Three Short Fictions

by Ann Bogle

Red Squirrel

This is a never-ending day with sunshine crowning an eventual eclipse or a virtual exposure of no news from China from Beirut from Jerusalem where is Jericho? is Jericho in the news where is Tabriz? The sell out came in her not asking if I wanted to live she always thought no one really wanted to live or had their reasons for living she had liked dying just fine and wanted to see more of it had gotten to like watching it and forgetting there was functionality in plain living not imaginable in her graceless world of bloody corpses and smashed bones raked off by a yard junta as not edible flying girl flying sea flying pictures flying orgasm flying automobiles flying sandwich and chips flying rich folk flying poem the only thing not flying were her orderly friends with their small to large hang ups and their physical difficulties one had a wired jaw one a hard time getting pregnant one a head that turned to autism if he was tired he would bash or bang it and one with a document of some estimable value that needed a script doctor before she got the doctor-doctor not to notice her independence or to pay nice compliments he was no more than a ruddy cube she was not near her friends anymore they were spirited away on their flying rug or curled with a gun or watching TV not pulsing to operate what they had quit wanting careers or fame they were happy to watch reruns of Seinfeld and Melrose Place she was not their friend anymore though she had liked all of them they were running not flying they were selling but not collecting they were free but unhappy she was happy but unfree and the blood of the seal went to bone meal for the richest of the riches who lived in the townhouse of the flying squirrel not the flying girl of all seas…

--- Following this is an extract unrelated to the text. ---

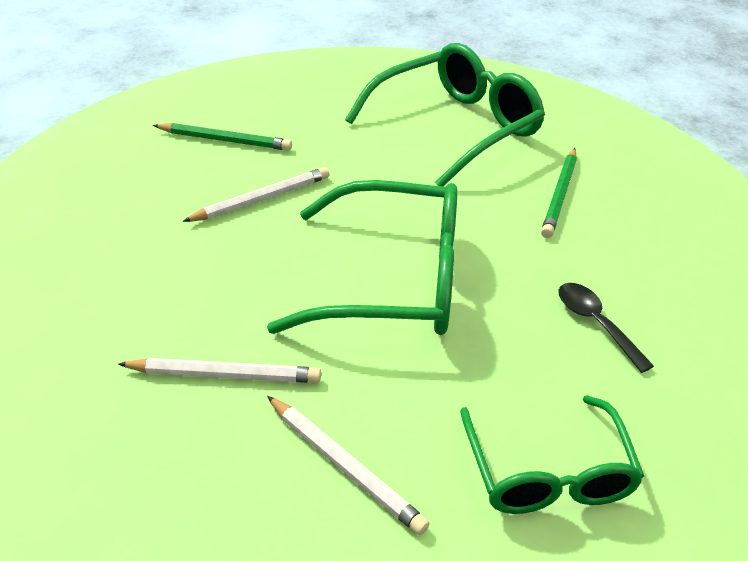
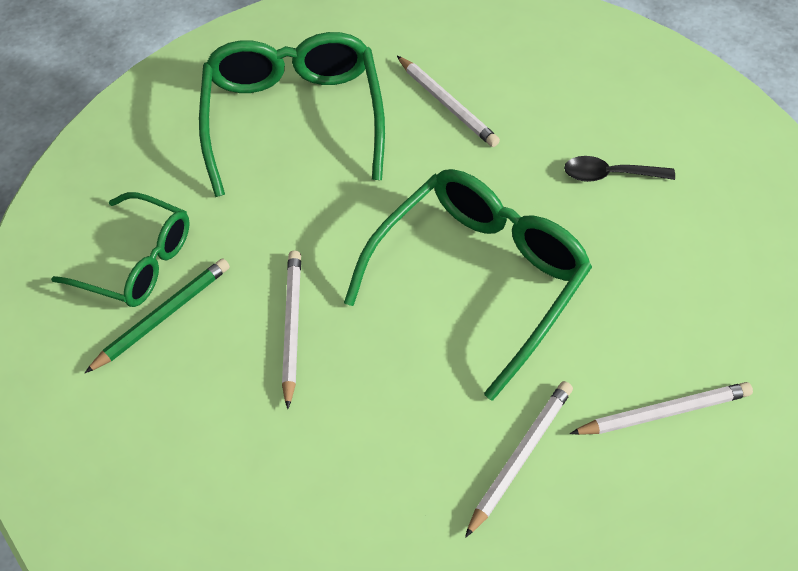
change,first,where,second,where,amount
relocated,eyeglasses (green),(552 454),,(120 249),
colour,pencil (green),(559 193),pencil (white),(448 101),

We sneaked blood-red tomatoes from the new kitchen. The new kitchen had oak cupboards, the top ones lit behind glass, showing carved flute vases—green and robin's egg blue and delicate pink—porcelain chickens, beaks pointed toward each other, two chickens discussing, one cock and one hen, the long ice masher, the silver plate, the Japanese clay plate, the wooden dish. There was a woodcarver in the family; one of the grandfathers taught shop and built furniture. The granddaughters quarreled over who would inherit it: the gentle cut-copper lamp, the small table, varnished and erect, with its legs at a flared stance to seem curved but not, straight. We were to eat just meat and to become discombobulated over vegetables and bread and not to indulge in sex with strange men—men were all strange once you got used to their distance—were Lincoln logs, poles, boulders and scrub trees. Sex was for gitting kin—the new rules same as the old rules. Girls were for sex. Leave girls out of it: Let Latin grow in them. Teach girls joy and “no touching” and “three men max.” Slather them with mother's caresses and dog's big-face kisses and paws.

Trent Kesey

I dreamt that my old friend, Trevor Lea Rogers, was crossing the grassy mall in a city like Madison, but not Madison, perhaps Washington, D.C., when we saw each other. He looked so much the same with his medium-length long hair and beard dyed black. He was wearing a ball cap. As we used to say, he looked like Brad Pitt. He saw me and caught up to me; we were happy that we had spotted each other. In real life, we haven't seen each other for going on nine years. We went to a nearby garden to sit. The garden was outside an arts administration building. The building had a narrow, yet monumental facade and heavy, forbidding front doors. We sat outside, experiencing a mutual happiness, without knowing exactly what it was they did inside the arts administration building. Then Trevor took a scissors from his pack and went over to the bank of white petunias that edged the sidewalk. He cut all the petunias up until they looked shredded like bills. He told me he had renamed himself, that his new name was going to be: Kesey, Trent Kesey. Just then, an arts administrator poked her head out of the big front doors. She started to call Trevor inside. She was smiling at him, but she frowned at me. She said she was thinking of having him arrested. The shredded white petunias were on the lawn. Spell it while you can, I was thinking soundly; the petunias will be wasted otherwise. Just then the arts administrator decided not to press charges against Trevor and let him go. Trevor decided against spelling his new name, but I pictured it: Trent Kesey written out in white flowers.

Then Trevor bought a dress for his wife, Julie, for her birthday. He bought it from a street vendor and was trying to devise a way to wrap it, by folding it carefully on colored tissue paper. He said he hadn't been to see her in a week.